··· Extract provided
People like counting.
People like comparing things.
People like to marvel at the supposed uniqueness of English.
Those three trends are exaggerated even further on the internet.
So it’s no wonder that there are websites like this,, that tout that the number of words in English as some precise number (1,013,913 and growing at 15/day), as compared to woeful 2nd place finisher Mandarin.
The problem is that this is complete and utter nonsense, crap, b.s., ridonkulosity, bushwa, bubbe-meises.*
* – Keep this in mind as we move on.
The problem with trying to quantify the number of words in a language is that there is no precise way of defining the two most important things in that sentence – words and language.
What is a word?
What, exactly, counts as a word? We have a general sense – dog is a word, bnick is not, but the challenge with really figuring out what counts as a word is highlighted by some of the examples in the sentence above beginning with nonsense.
Does nonsense count as a word? Or is it the same as sense?
What about dog and dogs?
Or dog and hot dog?
How many words is flame, flames, inflame, inflammable, flammable?
Or grandfather, great grandfather, great-greatgrandfather and so on?
English, like almost every other language, has morphology, which is a system of building words from meaningful word parts. Loosely, morphology can be broken down into(run -> runs), (run -> runner) and (with varying degrees of coherence, e.g., cab driver, toothpick) with lots of gray area in between.
There is no way of deciding which of these word forms count as a word in a way that is not completely arbitrary. Lest you think this is a minor factor, these would easily change your answer by close to an order of magnitude as you can see from the flame or grandfather examples. Almost every word is subject to morphology and there is no principled way of deciding when the result should be counted as another word or not.
2) Synonyms, homonyms and heteronyms, oh my!
······
··· Data extracts
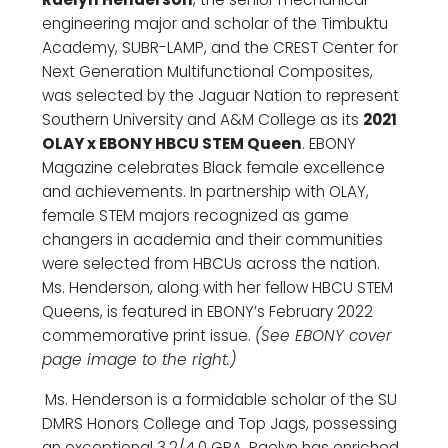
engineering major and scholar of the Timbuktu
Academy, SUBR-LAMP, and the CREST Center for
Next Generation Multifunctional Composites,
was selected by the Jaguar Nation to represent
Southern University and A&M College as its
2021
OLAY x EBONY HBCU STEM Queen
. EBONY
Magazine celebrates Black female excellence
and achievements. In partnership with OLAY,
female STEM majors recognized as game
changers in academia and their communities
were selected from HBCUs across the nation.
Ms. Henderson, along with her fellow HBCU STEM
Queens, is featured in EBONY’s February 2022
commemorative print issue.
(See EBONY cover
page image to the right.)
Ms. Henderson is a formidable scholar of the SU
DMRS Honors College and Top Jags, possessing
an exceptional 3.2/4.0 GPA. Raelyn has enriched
······
* _Questions to answer_:
1 > In the post on counting English words, what number of English words do websites like the one mentioned claim, and how fast do they say it grows?
2 > Write the next part of the post on counting English words, starting after its last line.
Nothing in the listing is needed for this work.

* _Results in order_:
1 > They claim 1,013,913 words, growing at 15 per day.

2 >
Crap is a verb. Crap is a noun. Crap means a lie and crap means feces. I guess you can count that all as one word, but what about same spelling and a more radically different meaning, e.g., bank (river) and bank ($)? Or how about same spelling, different meaning and different pronunciation, e.g., desert (sand) and desert (leave)? Or if spelling is your guide, what about different spelling of the same meaning, e.g., advisor v. adviser?
Indeed, almost every permutation of same v. different meaning, spelling and pronunciation can be found among (amongst, wink wink) words:
Some of the interesting many-to-many relationships between meaning, spelling and pronunciation
As with morphology, there is no non-arbitrary way of deciding what counts as a separate word here.
Moving on to the next word in our little rant, b.s. Are you counting abbreviations and acronyms in your list and if so, how? B.S. is pretty conventionlized, but certainly not as much as laser, though moreso than POTUS, though that depends if you’re working in politics or not, not to say what the status is of EKG, an acronym you certainly hear more than the real word itself.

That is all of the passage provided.